Action item — Please reproduce the records below exactly, omitting any pictures they contain.

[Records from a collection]
--------------------------------

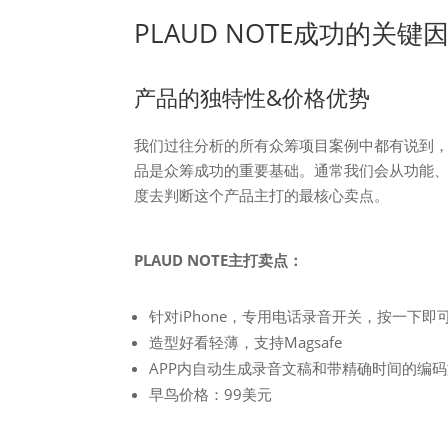
PLAUD NOTE成功的关键
产品的独特性&价格优势
我们过往分析的所有众筹项目案例中都有说到
品是众筹成功的重要基础。通常我们会从功能、参数、
度去判断这个产品主打的最核心卖点。
PLAUD NOTE主打卖点：
针对iPhone，专用电话录音开关，按一下即
造型好看轻薄，支持Magsafe
APP内自动生成录音文稿和带精确时间的编
早鸟价格：99美元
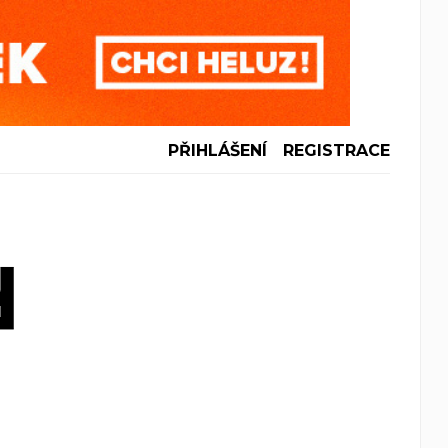
PŘIHLÁŠENÍ
REGISTRACE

--------------------------------

Task result —
PLAUD NOTE成功的关键
产品的独特性&价格优势
我们过往分析的所有众筹项目案例中都有说到
品是众筹成功的重要基础。通常我们会从功能、参数、
度去判断这个产品主打的最核心卖点。
PLAUD NOTE主打卖点：
针对iPhone，专用电话录音开关，按一下即
造型好看轻薄，支持Magsafe
APP内自动生成录音文稿和带精确时间的编
早鸟价格：99美元
PŘIHLÁŠENÍ
REGISTRACE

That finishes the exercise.